For union dues, pick the union dues category even though the federal deduction is gone. Several state returns still pull from it.

For anything labeled health, medical, or 125: pick "Other, not on this list." Do not categorize it as a medical expense. It is already excluded from your wages and cannot be deducted twice.

The exception to all of this: if your employer provided a separate memo explaining the codes (some large employers do), trust the memo over the dropdown guess.

When Box 14 Signals a Payroll Error

A missing entry is sometimes a red flag. If you worked all year in California and the "Other" box shows no CASDI line, payroll likely failed to withhold it, which means the state will eventually ask you for the money directly.

If the amount looks wildly off from what your stubs show, request a corrected form. Employers issue a Form W-2c to fix errors on the original report, and they are required to do so at no cost to you.

An oversized entry can also indicate the employer miscategorized a deduction. Payroll systems occasionally dump the full annual health premium into the "Other" box when only the employee share belonged there, inflating the number by 3x. The worker thought they had a huge deduction. They did not.

Your Action Steps This Week

Pull your W-2 right now and read every line in the "Other" box out loud. If any label is not immediately obvious, write it down.

Match each entry to your December pay stub year-to-date totals. Discrepancies over $50 get an email to payroll today, not in April.

For California, New York, and New Jersey residents, confirm your state disability and paid family leave amounts are captured on Schedule A of your federal return. Use the IRS General Instructions for Forms W-2 and W-3 as the authority when payroll pushes back.

If a label still makes no sense after the pay stub check, do not guess in tax software. Read our breakdown of W-2 Box 12 codes first to rule out a misfiled entry, then compare your full form against the rest of the W-2 and reporting hub.

Finally, if your employer regularly produces ambiguous forms, the problem is usually their payroll provider, not the individual processor. Our payroll provider reviews cover which platforms handle Box 14 labeling cleanly and which ones dump raw deduction codes that confuse everyone downstream.

Frequently asked questions

Is anything in W2 Box 14 taxable income I need to add to my return?

Usually no. The amounts reported there are already reflected in Box 1, Box 3, or Box 5 as needed. The main exception is taxable fringe benefits that an employer chooses to break out for transparency, which should already be included in your wage boxes.

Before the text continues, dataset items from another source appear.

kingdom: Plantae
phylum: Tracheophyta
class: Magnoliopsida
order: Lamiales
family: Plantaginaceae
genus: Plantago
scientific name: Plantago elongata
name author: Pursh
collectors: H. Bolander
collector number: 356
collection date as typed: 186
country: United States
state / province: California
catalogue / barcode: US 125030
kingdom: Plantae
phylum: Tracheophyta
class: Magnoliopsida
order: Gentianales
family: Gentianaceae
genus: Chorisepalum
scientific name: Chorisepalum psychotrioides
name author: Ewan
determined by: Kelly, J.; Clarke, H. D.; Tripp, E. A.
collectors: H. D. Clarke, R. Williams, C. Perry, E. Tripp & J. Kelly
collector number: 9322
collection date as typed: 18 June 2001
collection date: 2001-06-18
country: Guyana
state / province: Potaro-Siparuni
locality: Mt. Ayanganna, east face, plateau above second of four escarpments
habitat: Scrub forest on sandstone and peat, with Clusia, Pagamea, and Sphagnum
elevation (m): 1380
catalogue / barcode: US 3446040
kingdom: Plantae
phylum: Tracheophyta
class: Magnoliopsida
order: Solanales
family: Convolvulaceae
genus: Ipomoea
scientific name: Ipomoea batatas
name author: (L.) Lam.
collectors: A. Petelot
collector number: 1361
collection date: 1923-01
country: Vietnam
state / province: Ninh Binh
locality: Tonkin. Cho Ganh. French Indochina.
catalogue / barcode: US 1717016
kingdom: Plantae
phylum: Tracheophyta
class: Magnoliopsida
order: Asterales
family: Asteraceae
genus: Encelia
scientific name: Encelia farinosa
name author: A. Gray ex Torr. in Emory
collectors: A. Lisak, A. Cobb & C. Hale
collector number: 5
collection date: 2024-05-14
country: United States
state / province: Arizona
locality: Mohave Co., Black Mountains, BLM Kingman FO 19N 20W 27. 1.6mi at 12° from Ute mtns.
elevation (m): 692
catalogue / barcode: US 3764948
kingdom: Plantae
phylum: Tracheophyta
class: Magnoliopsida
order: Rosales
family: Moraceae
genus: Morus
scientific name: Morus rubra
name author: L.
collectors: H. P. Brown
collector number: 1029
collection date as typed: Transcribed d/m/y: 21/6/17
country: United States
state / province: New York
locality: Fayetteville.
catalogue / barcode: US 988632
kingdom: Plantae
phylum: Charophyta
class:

If you see a label you do not recognize, confirm with payroll before adding anything.

Can I deduct CASDI, NY SDI, or NJ SDI on my federal return?

Yes, as state income tax on Schedule A if you itemize. These mandatory state disability and paid family leave contributions count as deductible state taxes. Enter them in your tax software under the specific state disability category, not as "Other."

What if my employer refuses to explain a Box 14 entry?

Request a written explanation by email so you have documentation. If payroll cannot or will not explain the label, the IRS allows you to file using your best interpretation as long as it is reasonable. Keep your pay stubs and the email thread with your tax records in case the return is later questioned.

This is not legal or financial advice. Consult a qualified professional for your specific situation.